Other issues that Omer said Karzai’s government remained concerned about were the use of “night raids” by foreign forces to capture or kill insurgents and the use of “parallel” international structures to existing Afghan institutions.

Other proposals were focused on economic and reconstruction projects, as well as equipping Afghan security forces being groomed to take over from foreign troops by the end of 2014.

Ties between Karzai and his Western backers have often been uneasy, particularly over civilian casualties caused by foreign troops and over election fraud and Western concerns that Karzai’s government is riddled with corruption.

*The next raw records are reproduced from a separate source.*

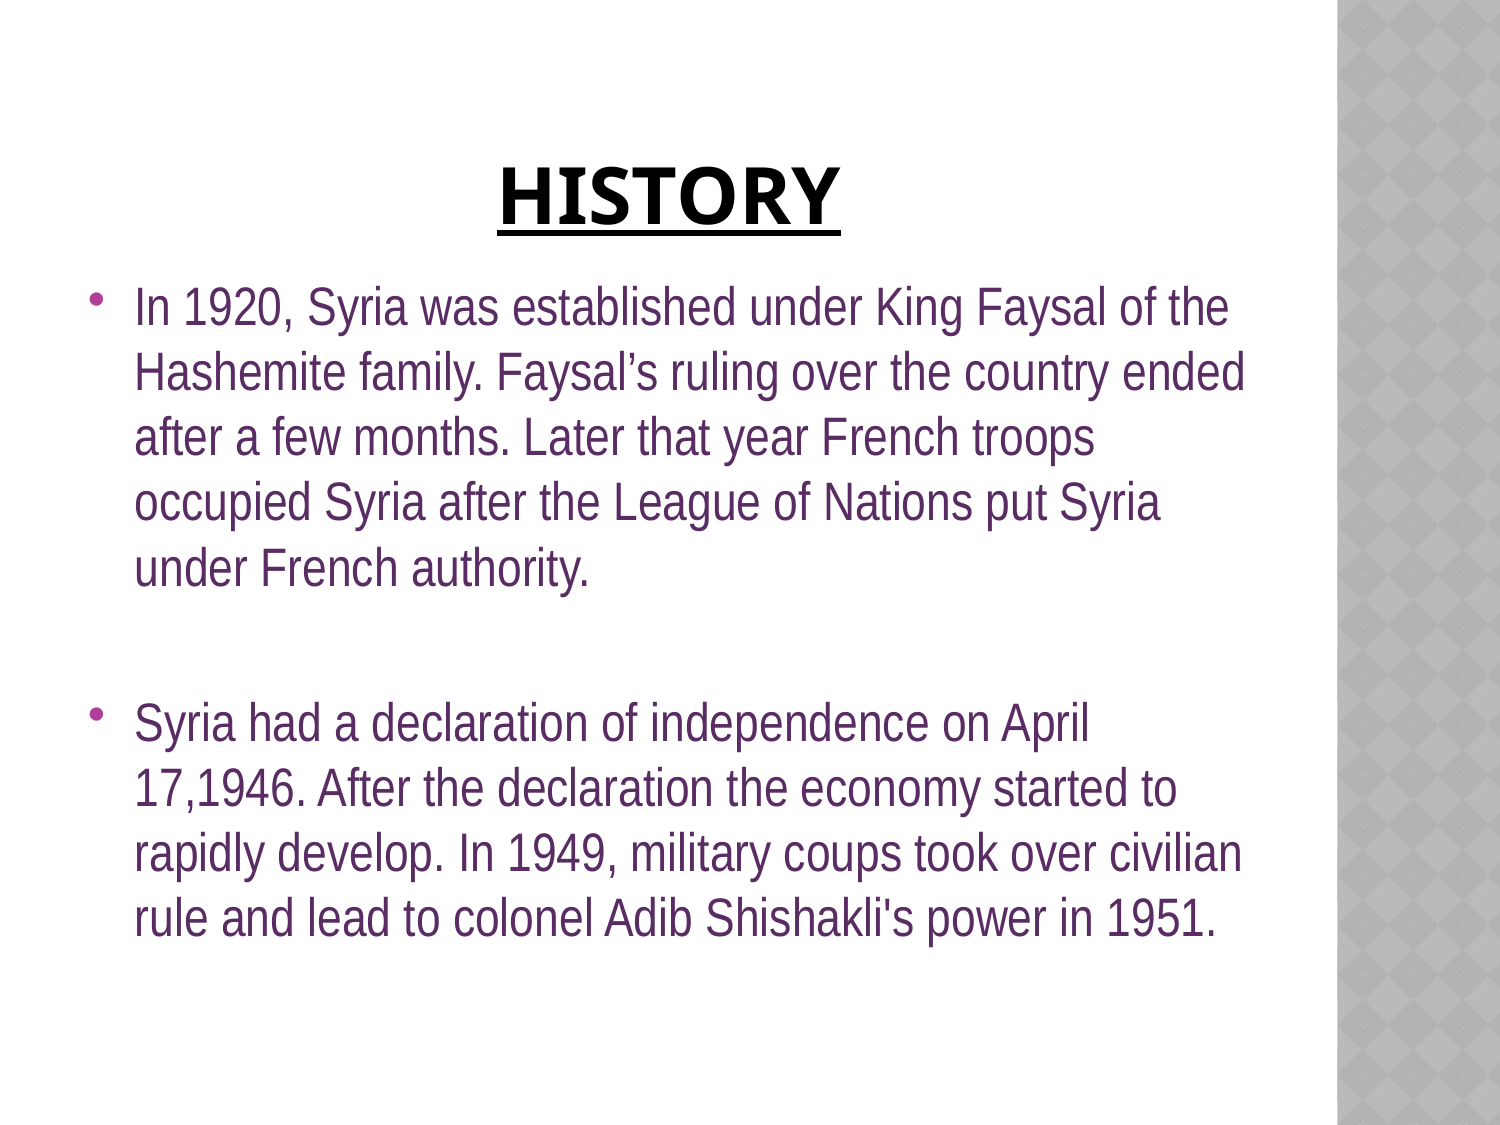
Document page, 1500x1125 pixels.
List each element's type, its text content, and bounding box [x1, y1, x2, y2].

list In 1920, Syria was established under King Faysal of the Hashemite family. Faysal’s ruling over the country ended after a few months. Later that year French troops occupied Syria after the League of Nations put Syria under French authority. Syria had a declaration of independence on April 17,1946. After the declaration the economy started to rapidly develop. In 1949, military coups took over civilian rule and lead to colonel Adib Shishakli's power in 1951. [75, 264, 1263, 1059]
title History [75, 52, 1263, 240]
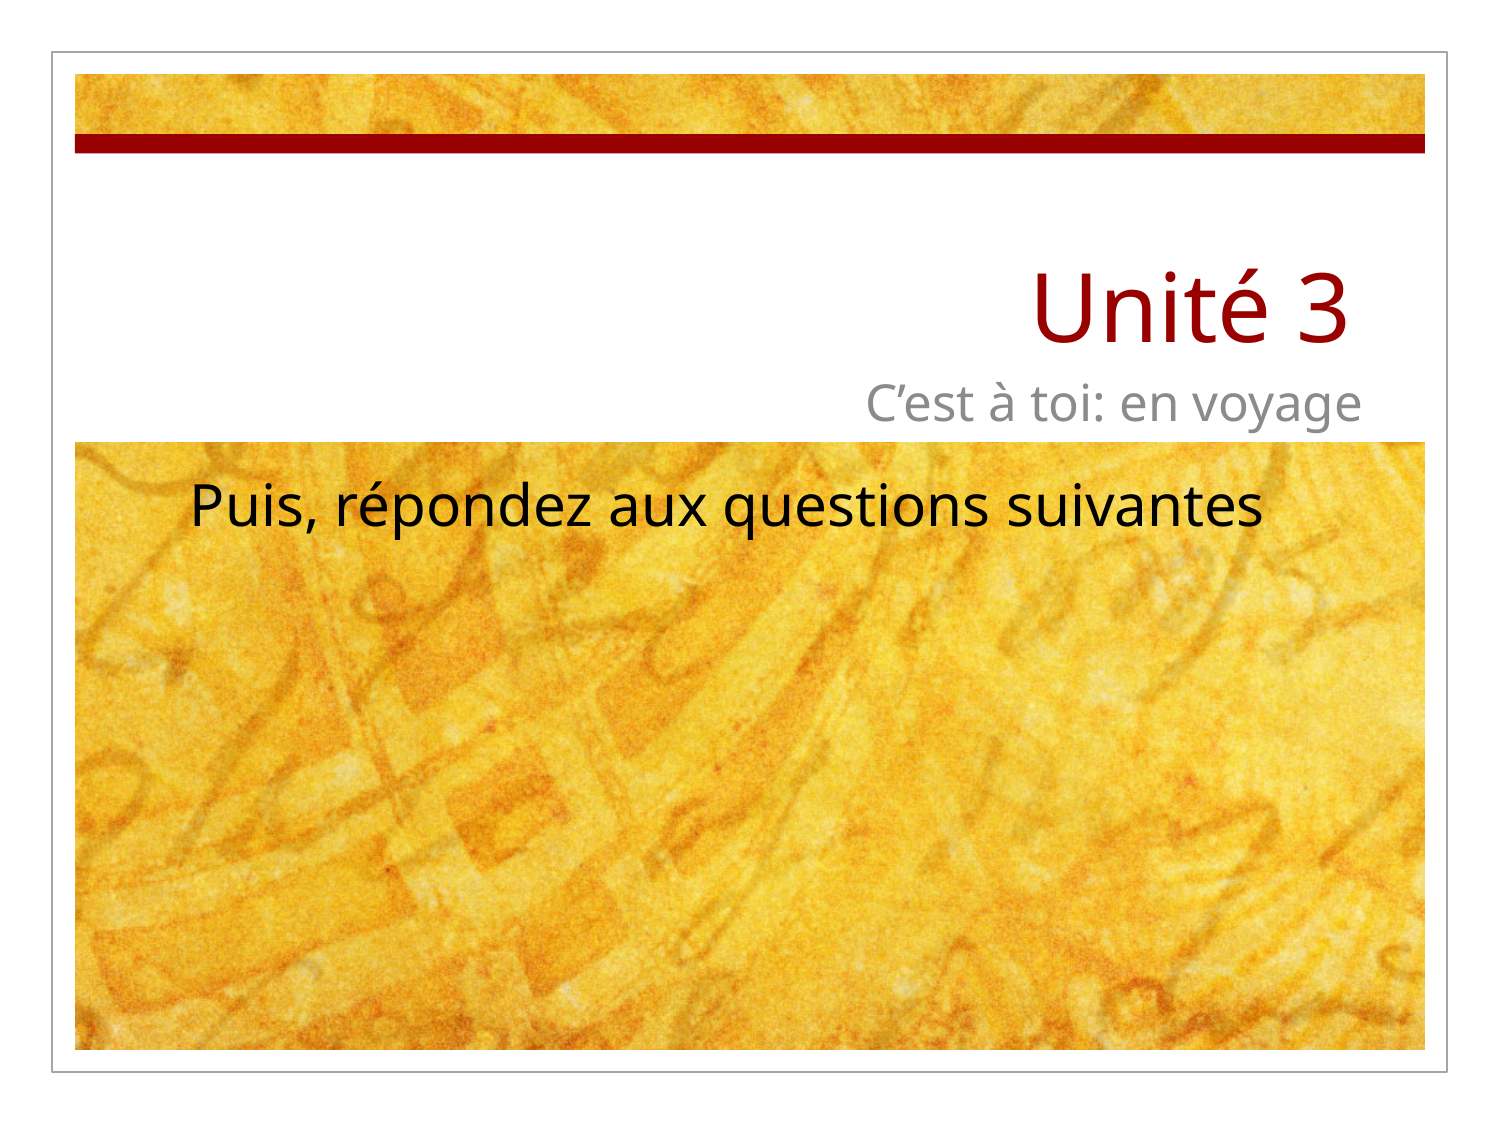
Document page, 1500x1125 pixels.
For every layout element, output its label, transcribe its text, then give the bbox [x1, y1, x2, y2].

text_box Puis, répondez aux questions suivantes [175, 460, 1322, 686]
picture [75, 74, 1425, 134]
title Unité 3 [112, 158, 1392, 362]
picture [75, 442, 1425, 1050]
subtitle C’est à toi: en voyage [112, 362, 1392, 439]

Washington argues that corruption weakens the government’s control and makes it harder to build state institutions like the security forces so that foreign forces can eventually leave.

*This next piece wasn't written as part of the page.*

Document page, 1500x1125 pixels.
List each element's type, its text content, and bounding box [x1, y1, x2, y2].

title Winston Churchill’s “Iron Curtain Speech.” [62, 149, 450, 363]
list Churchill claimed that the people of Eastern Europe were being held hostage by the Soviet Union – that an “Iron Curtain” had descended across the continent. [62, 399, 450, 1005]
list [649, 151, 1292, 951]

NATO leaders agreed at a summit to accept Karzai’s ambitious target for Afghan security forces to assume security responsibility by the end of 2014. Obama has pledged to begin a gradual withdrawal of U.S. forces from July 2011.

Washington’s review said the United States was on track to meet that target, even though violence is at its worst across Afghanistan since the Taliban were ousted by U.S.-backed Afghan forces in late 2001.

Military and civilian casualties are at record levels despite the presence of about 150,000 foreign troops, two-thirds of them Americans. More than 700 foreign troops have been killed this year alone, by far the deadliest year of the war.

Echoing the review’s public findings, Omer said the recent military successes it noted were “fragile and reversible” and said the focus in the future should be on economic development.